One thing I find interesting is the instruction at offset <+64>, call 0x400430 <puts@plt>. I did not use the puts() function in my code! The compiler caught on that my last printf() statement doesn’t need to be a format string and optimized the result a little bit.

Let’s get back to inspecting what this program is up to, I’m currently still in the middle of my paused program, and I’m at the very start of one of my loop iterations. In this disassembly output I can see I’m at offset <+24>, as indicated by the little => arrow, this is the next instruction the program will run.

The mov instruction moves a value from one place to another, similar to the assignment operator  = in most programming languages. In this case the full instruction is mov eax,DWORD PTR [rbp-0x4] which is basically eax = DWORD PTR [rbp - 0x4]. Ignoring the right side of that for now, we’re assigning a value to something called eax. This eax thing is a CPU register, which is basically a variable in the hardware of the CPU. We can look at all the registers with the info command by saying info registers.

Okay so there are a bunch of registers, and eax is not one of them… GREAT! This is because the x86 architecture has been through a lot, way back in the day (early 70s) Intel released their 8008 CPU that had some 8-bit registers with names like A (for Accumulator).

When Intel got to the 8086 in the late 70s they made the A register twice the size (16-bits) and started calling it the AX register.
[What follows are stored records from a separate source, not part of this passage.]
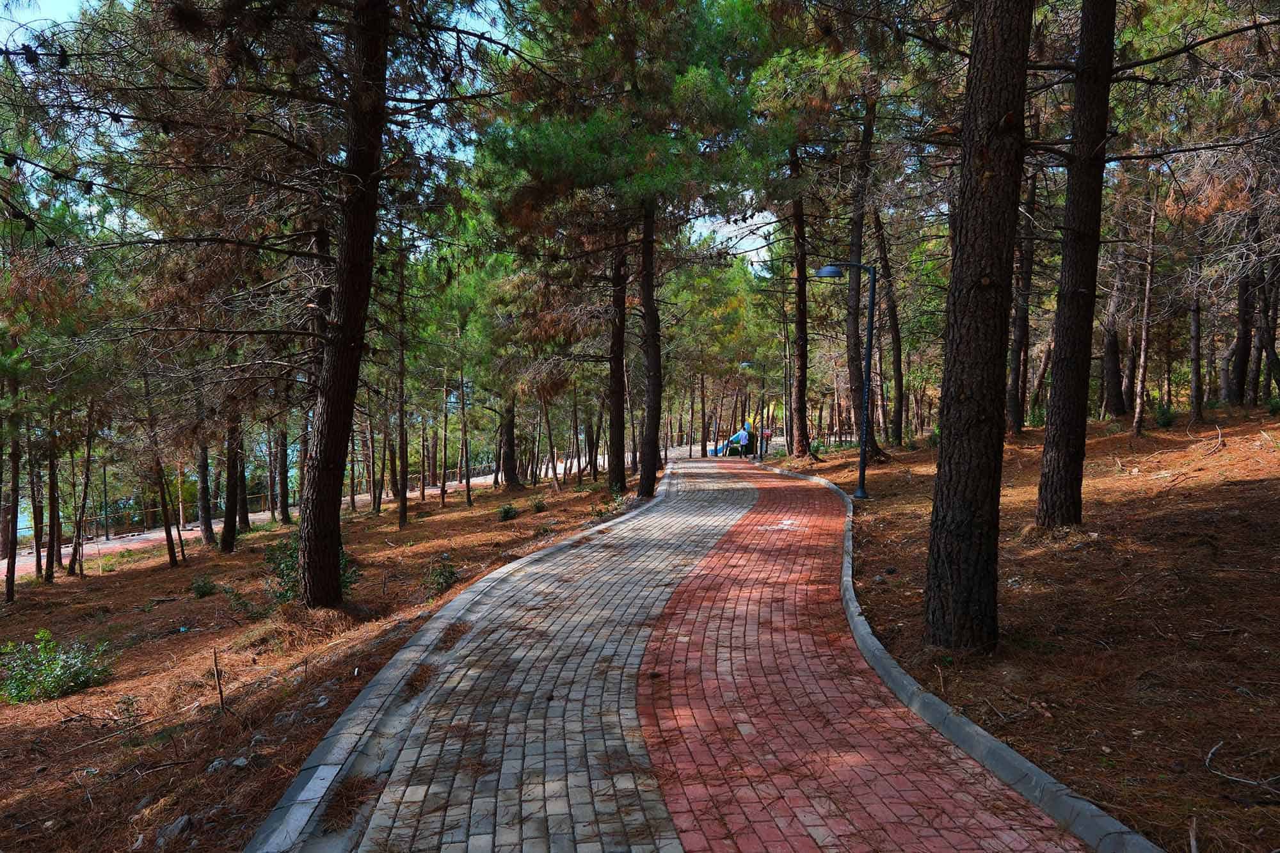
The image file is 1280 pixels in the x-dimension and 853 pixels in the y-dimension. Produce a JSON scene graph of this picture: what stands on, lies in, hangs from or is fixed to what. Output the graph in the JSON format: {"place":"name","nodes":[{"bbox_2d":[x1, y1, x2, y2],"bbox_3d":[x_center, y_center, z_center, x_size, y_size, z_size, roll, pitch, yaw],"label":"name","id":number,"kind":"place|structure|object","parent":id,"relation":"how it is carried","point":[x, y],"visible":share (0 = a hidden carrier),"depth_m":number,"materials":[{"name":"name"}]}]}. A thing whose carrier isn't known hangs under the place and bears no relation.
{"place":"outdoors","nodes":[
{"label":"outdoors","id":0,"kind":"place"},
{"bbox_2d":[1,461,583,576],"label":"path","id":1,"kind":"structure","parent":0,"point":[109,546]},
{"bbox_2d":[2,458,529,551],"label":"fence","id":2,"kind":"object","parent":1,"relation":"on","point":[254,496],"visible":0.48,"depth_m":31.48,"materials":[{"name":"metal"}]},
{"bbox_2d":[0,464,638,852],"label":"forest floor","id":3,"kind":"structure","parent":0,"point":[161,570],"materials":[{"name":"brown soil"}]},
{"bbox_2d":[0,382,20,604],"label":"pine tree","id":4,"kind":"object","parent":3,"relation":"on","point":[11,595],"visible":0.95,"depth_m":14.88,"materials":[{"name":"brown wood"}]},
{"bbox_2d":[26,408,44,583],"bbox_3d":[-11.177,0.531,17.607,0.657,4.804,0.666,2,3,35],"label":"pine tree","id":5,"kind":"object","parent":3,"relation":"on","point":[33,503],"visible":0.86,"depth_m":17.60,"materials":[{"name":"brown wood"}]},
{"bbox_2d":[44,414,62,578],"bbox_3d":[-11.203,0.311,18.268,0.612,5.453,0.655,0,3,-2],"label":"pine tree","id":6,"kind":"object","parent":3,"relation":"on","point":[51,555],"visible":0.85,"depth_m":18.20,"materials":[{"name":"brown wood"}]},
{"bbox_2d":[0,631,113,704],"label":"shrub","id":7,"kind":"object","parent":3,"relation":"on","point":[54,678],"visible":0.96,"depth_m":7.52,"materials":[{"name":"green plant"}]},
{"bbox_2d":[67,395,98,578],"bbox_3d":[-10.958,0.650,18.811,0.991,4.730,1.055,2,3,38],"label":"tree","id":8,"kind":"object","parent":3,"relation":"on","point":[86,486],"visible":0.94,"depth_m":18.78,"materials":[{"name":"brown wood"}]},
{"bbox_2d":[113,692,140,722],"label":"shrub","id":9,"kind":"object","parent":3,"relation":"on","point":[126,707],"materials":[{"name":"green plant"}]},
{"bbox_2d":[136,369,180,569],"bbox_3d":[-8.981,0.344,17.692,0.934,4.806,0.880,1,3,24],"label":"pine tree","id":10,"kind":"object","parent":3,"relation":"on","point":[169,543],"visible":0.93,"depth_m":17.66,"materials":[{"name":"brown plant"}]},
{"bbox_2d":[152,814,192,846],"bbox_3d":[-2.063,1.789,4.234,0.188,0.099,0.181,2,3,37],"label":"rock","id":11,"kind":"object","parent":3,"relation":"on","point":[174,827],"visible":0.89,"depth_m":4.20,"materials":[{"name":"grey stone"}]},
{"bbox_2d":[194,425,213,545],"bbox_3d":[-9.764,-0.836,21.454,0.979,7.391,0.960,0,3,-2],"label":"pine tree","id":12,"kind":"object","parent":3,"relation":"on","point":[203,480],"visible":0.72,"depth_m":21.38,"materials":[{"name":"brown wood"}]},
{"bbox_2d":[189,575,218,597],"bbox_3d":[-5.504,2.040,12.117,0.432,0.320,0.433,0,3,-2],"label":"shrub","id":13,"kind":"object","parent":3,"relation":"on","point":[203,592],"visible":0.97,"depth_m":12.08,"materials":[{"name":"green plant"}]},
{"bbox_2d":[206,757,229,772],"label":"rock","id":14,"kind":"object","parent":3,"relation":"on","point":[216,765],"visible":0.75,"depth_m":5.02,"materials":[{"name":"grey stone"}]},
{"bbox_2d":[211,646,225,714],"bbox_3d":[-2.790,1.697,6.366,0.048,0.506,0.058,-2,4,-43],"label":"stick","id":15,"kind":"object","parent":3,"relation":"on","point":[219,682],"visible":0.98,"depth_m":6.36,"materials":[{"name":"brown wood"}]},
{"bbox_2d":[218,407,245,553],"bbox_3d":[-8.174,-1.383,19.057,1.260,8.116,1.227,0,3,-2],"label":"pine tree","id":16,"kind":"object","parent":3,"relation":"on","point":[226,525],"visible":0.66,"depth_m":18.95,"materials":[{"name":"brown wood"}]},
{"bbox_2d":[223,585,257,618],"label":"shrub","id":17,"kind":"object","parent":3,"relation":"on","point":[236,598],"visible":0.85,"depth_m":10.25,"materials":[{"name":"green plant"}]},
{"bbox_2d":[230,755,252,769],"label":"rock","id":18,"kind":"object","parent":3,"relation":"on","point":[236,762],"visible":0.88,"depth_m":4.87,"materials":[{"name":"grey stone"}]},
{"bbox_2d":[276,425,291,524],"bbox_3d":[-9.682,-0.904,25.808,0.975,7.427,0.943,2,3,32],"label":"pine tree","id":19,"kind":"object","parent":3,"relation":"on","point":[287,513],"visible":0.56,"depth_m":25.69,"materials":[{"name":"plant"}]},
{"bbox_2d":[69,0,498,608],"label":"pine tree","id":20,"kind":"object","parent":3,"relation":"on","point":[312,566],"visible":0.99,"depth_m":8.06,"materials":[{"name":"brown plant"}]},
{"bbox_2d":[263,533,359,604],"bbox_3d":[-3.371,1.471,9.842,1.103,0.825,1.118,0,3,-2],"label":"shrub","id":21,"kind":"object","parent":3,"relation":"on","point":[287,566],"visible":0.3,"depth_m":9.71,"materials":[{"name":"green plant"}]},
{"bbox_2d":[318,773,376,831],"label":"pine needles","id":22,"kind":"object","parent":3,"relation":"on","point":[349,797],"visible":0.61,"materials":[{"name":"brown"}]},
{"bbox_2d":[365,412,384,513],"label":"pine tree","id":23,"kind":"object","parent":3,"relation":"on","point":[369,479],"visible":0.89,"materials":[{"name":"brown wood"}]},
{"bbox_2d":[392,236,409,529],"bbox_3d":[-4.787,-1.008,19.103,0.581,6.310,0.596,0,3,-2],"label":"pine tree","id":24,"kind":"object","parent":3,"relation":"on","point":[402,518],"visible":0.94,"depth_m":19.03,"materials":[{"name":"brown wood"}]},
{"bbox_2d":[425,552,460,594],"bbox_3d":[-2.159,1.628,10.491,0.478,0.478,0.503,0,3,-2],"label":"shrub","id":25,"kind":"object","parent":3,"relation":"on","point":[447,580],"visible":0.89,"depth_m":10.46,"materials":[{"name":"green plant"}]},
{"bbox_2d":[439,369,449,505],"bbox_3d":[-5.580,-0.141,27.203,0.625,5.179,0.565,2,3,36],"label":"tree","id":26,"kind":"object","parent":3,"relation":"on","point":[444,459],"visible":0.97,"depth_m":27.13,"materials":[{"name":"brown wood"}]},
{"bbox_2d":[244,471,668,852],"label":"curb","id":27,"kind":"structure","parent":3,"relation":"on","point":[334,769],"depth_m":4.85,"materials":[{"name":"grey concrete"}]},
{"bbox_2d":[458,364,472,507],"bbox_3d":[-4.744,-0.273,25.964,0.804,5.267,0.737,2,3,34],"label":"tree","id":28,"kind":"object","parent":3,"relation":"on","point":[464,451],"visible":0.97,"depth_m":25.97,"materials":[{"name":"brown plant"}]},
{"bbox_2d":[497,501,519,521],"bbox_3d":[-2.424,1.583,17.589,0.491,0.403,0.499,2,3,35],"label":"shrub","id":29,"kind":"object","parent":3,"relation":"on","point":[509,511],"visible":0.98,"depth_m":17.52,"materials":[{"name":"green plant"}]},
{"bbox_2d":[497,395,520,488],"bbox_3d":[-4.345,-2.929,31.371,1.628,10.544,1.492,0,3,-2],"label":"pine tree","id":30,"kind":"object","parent":3,"relation":"on","point":[509,476],"visible":0.61,"depth_m":31.15,"materials":[{"name":"brown wood"}]},
{"bbox_2d":[530,495,548,512],"bbox_3d":[-1.918,1.501,18.399,0.487,0.389,0.482,2,3,42],"label":"shrub","id":31,"kind":"object","parent":3,"relation":"on","point":[539,505],"visible":0.98,"depth_m":18.34,"materials":[{"name":"green plant"}]},
{"bbox_2d":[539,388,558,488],"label":"pine tree","id":32,"kind":"object","parent":3,"relation":"on","point":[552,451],"visible":0.92,"depth_m":29.06,"materials":[{"name":"brown wood"}]},
{"bbox_2d":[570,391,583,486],"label":"pine tree","id":33,"kind":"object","parent":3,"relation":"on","point":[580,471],"visible":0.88,"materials":[{"name":"brown wood"}]},
{"bbox_2d":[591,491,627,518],"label":"shrub","id":34,"kind":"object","parent":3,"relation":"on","point":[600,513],"visible":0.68,"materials":[{"name":"green plant"}]},
{"bbox_2d":[605,225,630,494],"bbox_3d":[-0.484,-2.922,19.822,1.588,9.240,1.482,0,3,-2],"label":"pine tree","id":35,"kind":"object","parent":3,"relation":"on","point":[614,409],"visible":0.8,"depth_m":19.64,"materials":[{"name":"brown wood"}]},
{"bbox_2d":[479,0,785,504],"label":"pine tree","id":36,"kind":"object","parent":3,"relation":"on","point":[697,73],"visible":0.99,"depth_m":14.36,"materials":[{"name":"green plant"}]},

To help with software compatibility with older system the AX register could be used as an 8-bit register with AH representing the higher 8 bits and AL the lower 8 bits.

Then the mid-80s showed up and Intel was like MOAR BITS and released their 80386 that had 32-bit registers, now they refer to the A register as EAX (there’s our guy!), again preserving backward compatibility by allowing the 16 and 8 bit registers to remain the same. Now-a-days our 64-bit processors are king, so we have the 64-bit register RAX, but can still use EAX, AX, AH, and AL.

All that history lesson to give full context on why mov eax, <stuff>  is going to modify our rax register!

Now, to run just that one instruction, I’ll use the nexti command. I’ll then check the registers again with the shorthand version of info registers and just look at the eax register: i r eax

If I continue my program, I’ll notice that this number correlates with something in my program.

The eax register is getting set to the i value I’m setting during my for loop!